Havia anos que eu tinha interesse em assistir a um filme nacional denominado “Anahy de las missiones”, produzido em 1997 e dirigido pelo cineasta Sérgio Silva. Na última semana eu o fiz. Na obra, o diretor construiu uma saga gaúcha em que a personagem que dá nome ao filme, Anahy, perambula pelos pampas rio-grandenses durante a Revolução Farroupilha, mais conhecida como Guerras dos Farrapos, que se estendeu de 1835 a 1845.
Anahy traz com ela os filhos, que arrastam penosamente uma carroça, e tenta manter a família unida diante da brutalidade da guerra. Mas suas pretensões aos poucos vão se desfazendo, com a perda de dois dos filhos e a gravidez inesperada da única filha. No final da história ela chega a uma triste conclusão: durante todo o tempo esteve tentando “entortar a natureza”. O comentário diz respeito à sua vida, que foi vivida sempre contrariando a natureza das coisas.
Gostei muito da expressão “entortar a natureza”. Engraçado como uma coisa puxa outra… Acho que esta mesma expressão pode ser aplicada às ações cotidianas do ser humano sobre a face do planeta, ocupando e destruindo continuamente as áreas naturais. Literalmente, há tempos que estamos somente “entortando a natureza”.
Quando, nesta época do ano, vejo na TV essas tristes imagens de cidades e áreas rurais sofrendo com inundações e desmoronamentos, eu imagino que a expressão poderia ser utilizada para designar o que fizemos com o meio ambiente. Até que conseguimos entortá-lo, mas só durante algum tempo. De vez em quando a “natureza torta” reage, retomando seus espaços.
O problema é que, ao se desentortar, a natureza tritura tudo ao redor e se reconstrói.

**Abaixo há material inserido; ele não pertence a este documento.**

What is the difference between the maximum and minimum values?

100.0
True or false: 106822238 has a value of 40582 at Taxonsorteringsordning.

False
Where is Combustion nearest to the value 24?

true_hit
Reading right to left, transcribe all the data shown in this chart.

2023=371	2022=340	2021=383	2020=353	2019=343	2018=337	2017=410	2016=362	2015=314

Nessa reconstrução ela pode incluir todos os bens móveis e imóveis colocados indevidamente sobre sua superfície. Por vezes inclui também os seres humanos responsáveis pelas intromissões indevidas.
Outros fenômenos também podem ser contabilizados na conta dessas interferências inconvenientes no meio ambiente. Os eventos extremos que ora observamos, como o calor exagerado no hemisfério sul e as baixíssimas temperaturas do hemisfério norte, são exemplos acabados do destempero do planeta. Essas ocorrências extraordinárias, decorrentes do aquecimento global, foram previstas há anos por cientistas. Que não foram levados a sério.

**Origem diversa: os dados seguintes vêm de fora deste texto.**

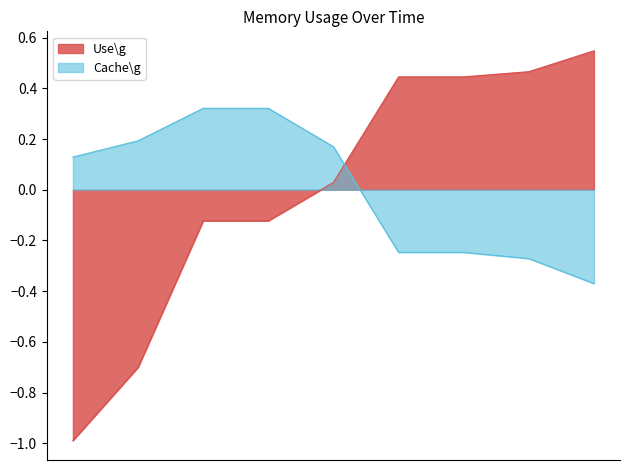

How many positive values does the Use\g series have?

5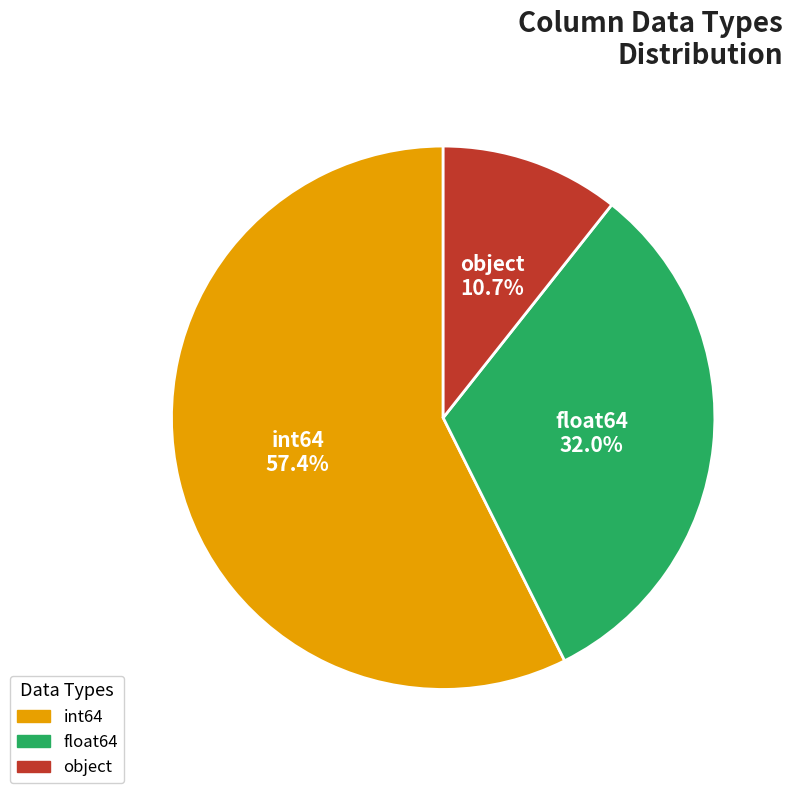

To the nearest percent, what percentage of the pie is object?

11%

E nos dias atuais, mesmo diante de tantas tragédias climáticas, ainda tem gente que duvida das mudanças devidas a tal fenômeno. Governos de todo o mundo ignoram tacitamente todos os alertas e continuam apoiando a expansão indiscriminada da industrialização e das fronteiras agrícolas.
Até quando continuaremos a entortar a natureza? E até quando a natureza aceitará ser entortada sem reagir? Ninguém sabe! Pode ser muito tarde quando descobrirmos que a natureza não suporta mais ser dobrada e redobrada. Aliás, pra muita gente já é tarde. Pra todos esses desalojados e desabrigados pelas enchentes e deslizamentos já é muito tarde.
Há muitos outros que ocupam áreas indevidas, no país e no resto do mundo, e para os quais ainda há tempo. Mas tais indivíduos não são vistos como humanos pelos políticos. Eles são vistos como eleitores, fácil e frequentemente manipulados. Assim sendo, na visão gananciosa dos políticos, o ditado se inverte: é mais fácil – e infinitamente mais proveitoso – remediar do que prevenir.